The passive crossovers are all (acoustical) fourth-order Linkwitz-Riley. The dual binding posts (which you may use strapped together or separated for biwiring or biamping) accept bare wire up to 10 gauge, spades, or banana plugs (single or dual). To use bananas, you can easily remove the Euro-nanny plastic plugs that are installed in the terminal holes. The plugs are there to keep clever but clueless continentals from blowing up their speakers by connecting them directly to European-style, 220-volt electrical outlets.

The Imagine T employs two of the Imagine line’s woofer midranges in a 2.5-way configuration. Both operate in the bass up to 800 Hz, and the uppermost driver alone continues up to the 1,800-Hz tweeter crossover. The Imagine C center is a straight two-way design. Its two woofers operate together up to the 1,800-Hz handoff to the tweeter.

Both the Imagine T and Imagine C are ported (the Imagine T has two ports, while the Imagine C has one). You can use the provided plugs to fine-tune the bass, to a degree, by stopping up the port on the Imagine C and/or either of the ports on the Imagine T. The optimum port-plug configuration will depend on your room, setup, and subwoofer.

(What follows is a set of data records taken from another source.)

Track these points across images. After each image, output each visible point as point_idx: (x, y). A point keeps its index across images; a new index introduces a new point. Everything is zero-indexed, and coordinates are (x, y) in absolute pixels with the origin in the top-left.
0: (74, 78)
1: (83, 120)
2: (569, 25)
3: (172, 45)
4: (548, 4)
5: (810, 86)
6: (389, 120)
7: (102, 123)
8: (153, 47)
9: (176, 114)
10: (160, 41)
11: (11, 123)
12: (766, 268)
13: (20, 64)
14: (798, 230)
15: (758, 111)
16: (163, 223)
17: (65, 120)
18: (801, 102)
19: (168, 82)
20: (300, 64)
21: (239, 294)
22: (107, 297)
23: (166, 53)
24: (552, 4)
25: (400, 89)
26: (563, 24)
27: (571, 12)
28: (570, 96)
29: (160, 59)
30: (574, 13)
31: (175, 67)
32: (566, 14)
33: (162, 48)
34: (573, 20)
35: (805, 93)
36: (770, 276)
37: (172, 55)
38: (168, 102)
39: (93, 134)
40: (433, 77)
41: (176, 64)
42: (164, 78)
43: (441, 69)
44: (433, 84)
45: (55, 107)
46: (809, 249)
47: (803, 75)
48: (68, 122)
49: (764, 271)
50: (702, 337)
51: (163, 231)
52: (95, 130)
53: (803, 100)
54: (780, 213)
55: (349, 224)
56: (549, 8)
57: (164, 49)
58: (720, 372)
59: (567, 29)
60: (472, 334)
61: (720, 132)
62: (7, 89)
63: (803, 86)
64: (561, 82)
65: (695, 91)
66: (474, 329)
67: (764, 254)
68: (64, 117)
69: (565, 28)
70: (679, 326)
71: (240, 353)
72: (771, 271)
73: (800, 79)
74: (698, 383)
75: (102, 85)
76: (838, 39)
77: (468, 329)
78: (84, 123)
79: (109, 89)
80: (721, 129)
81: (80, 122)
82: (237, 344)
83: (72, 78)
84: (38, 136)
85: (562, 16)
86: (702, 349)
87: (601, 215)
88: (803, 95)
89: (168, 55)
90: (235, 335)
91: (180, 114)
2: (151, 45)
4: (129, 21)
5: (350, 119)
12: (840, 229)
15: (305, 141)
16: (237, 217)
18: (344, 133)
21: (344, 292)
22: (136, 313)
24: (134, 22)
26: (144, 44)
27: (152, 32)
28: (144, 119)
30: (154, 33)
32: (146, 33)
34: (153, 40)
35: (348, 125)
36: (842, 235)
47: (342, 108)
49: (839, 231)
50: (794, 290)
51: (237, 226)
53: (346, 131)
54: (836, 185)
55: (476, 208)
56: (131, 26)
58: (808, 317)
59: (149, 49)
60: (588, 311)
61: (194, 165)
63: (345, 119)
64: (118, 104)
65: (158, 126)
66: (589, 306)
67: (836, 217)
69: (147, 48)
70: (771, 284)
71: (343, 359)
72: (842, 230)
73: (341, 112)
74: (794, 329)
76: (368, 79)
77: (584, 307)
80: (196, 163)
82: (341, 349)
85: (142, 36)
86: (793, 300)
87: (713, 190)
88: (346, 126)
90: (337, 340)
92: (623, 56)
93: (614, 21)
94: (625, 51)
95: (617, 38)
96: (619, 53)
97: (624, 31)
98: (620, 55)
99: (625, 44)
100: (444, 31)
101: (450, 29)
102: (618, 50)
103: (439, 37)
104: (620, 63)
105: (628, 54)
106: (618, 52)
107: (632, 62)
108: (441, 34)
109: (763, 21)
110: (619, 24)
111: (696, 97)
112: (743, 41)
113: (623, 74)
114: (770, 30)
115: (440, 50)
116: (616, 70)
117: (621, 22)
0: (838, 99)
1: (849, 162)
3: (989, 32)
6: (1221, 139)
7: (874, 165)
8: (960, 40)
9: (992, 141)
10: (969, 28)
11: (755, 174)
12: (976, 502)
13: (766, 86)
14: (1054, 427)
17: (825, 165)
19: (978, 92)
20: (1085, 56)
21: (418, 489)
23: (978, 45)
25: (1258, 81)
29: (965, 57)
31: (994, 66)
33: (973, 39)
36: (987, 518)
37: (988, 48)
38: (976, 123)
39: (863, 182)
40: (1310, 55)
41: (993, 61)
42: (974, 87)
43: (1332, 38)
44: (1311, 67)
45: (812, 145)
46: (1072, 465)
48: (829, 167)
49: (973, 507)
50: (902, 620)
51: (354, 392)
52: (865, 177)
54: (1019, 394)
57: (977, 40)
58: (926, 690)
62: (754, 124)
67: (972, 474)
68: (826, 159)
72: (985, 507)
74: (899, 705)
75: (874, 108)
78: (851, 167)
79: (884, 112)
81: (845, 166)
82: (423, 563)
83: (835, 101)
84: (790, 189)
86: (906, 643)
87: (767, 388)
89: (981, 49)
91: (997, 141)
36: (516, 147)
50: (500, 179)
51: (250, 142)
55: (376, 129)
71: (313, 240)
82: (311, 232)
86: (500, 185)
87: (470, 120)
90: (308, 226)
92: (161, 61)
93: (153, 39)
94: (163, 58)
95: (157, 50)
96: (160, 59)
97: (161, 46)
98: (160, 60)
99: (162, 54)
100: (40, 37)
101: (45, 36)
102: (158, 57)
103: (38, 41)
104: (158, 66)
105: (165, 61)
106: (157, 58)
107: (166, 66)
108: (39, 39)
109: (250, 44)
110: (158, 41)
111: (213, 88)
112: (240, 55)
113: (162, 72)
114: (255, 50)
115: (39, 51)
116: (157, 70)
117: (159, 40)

The Imagine S surround uses two angled sets of drivers (a woofer and tweeter on each opposing baffle). You can wire it in a number of ways. In a conventional 5.1-channel system, you can drive it either as a bipole, with the two sets of drivers in phase, or a dipole, with them wired out of phase to produce a center null. For a 7.1-channel system, you can split the two sets of drivers. You can use one set for the side surrounds, while the other, reflecting off the back wall, acts as rear surrounds. You can even use three or four of them in additional ways—your PSB dealer won’t object. I used a single pair as dipoles.

Imagining Music
When I auditioned the left and right Imagine Ts in two channels, along with the SubSeries 6i crossed over at 80 Hz, the system sounded as impressive as it looks. Its third-octave measurements, taken at the center listening seat located about 11 feet from the speakers, indicated an unusually smooth in-room response. The output at 16 kilohertz was down about 10 dB from the output at 30 Hz, and the drop-off was gradual and extremely uniform from bottom to top. I conducted all of my auditions and measurements with the grilles removed.

Many experts recommend a down-sloping response at the listening position, depending on measurement technique. Some listeners might prefer a somewhat shallower tilt, but the Imagine T’s spectral balance (which will vary in different rooms) was in no way dull. Refined, yes, but plenty detailed. From the delicate sound of brushed cymbals to the snappy thwack of aggressively played guitar, the highs were all there. They were never over the top, aggressive, or “I am tweeter, hear me roar!” on program material of known high quality.

From those open highs on down, the performance remained strong. The Imagine’s small drivers produced a clear, uncolored midrange. Imaging was tightly defined, and depth, if present in the recording, was convincing.

Apart from the lowest organ notes, the SubSeries 6i handled every musical challenge I threw at it. I haven’t reviewed many subs that cost less than $1,000, but if I hadn’t already known the SubSeries 6i’s price, I would not have guessed that it sells for considerably less than that. Its looks may be unassuming, but its performance is not. It has limitations to be sure, particularly at the extreme bottom end (more on this in the movie section, below). Your room and setup will definitely have more influence on the SubSeries 6i’s performance than the sub’s inherent limitations.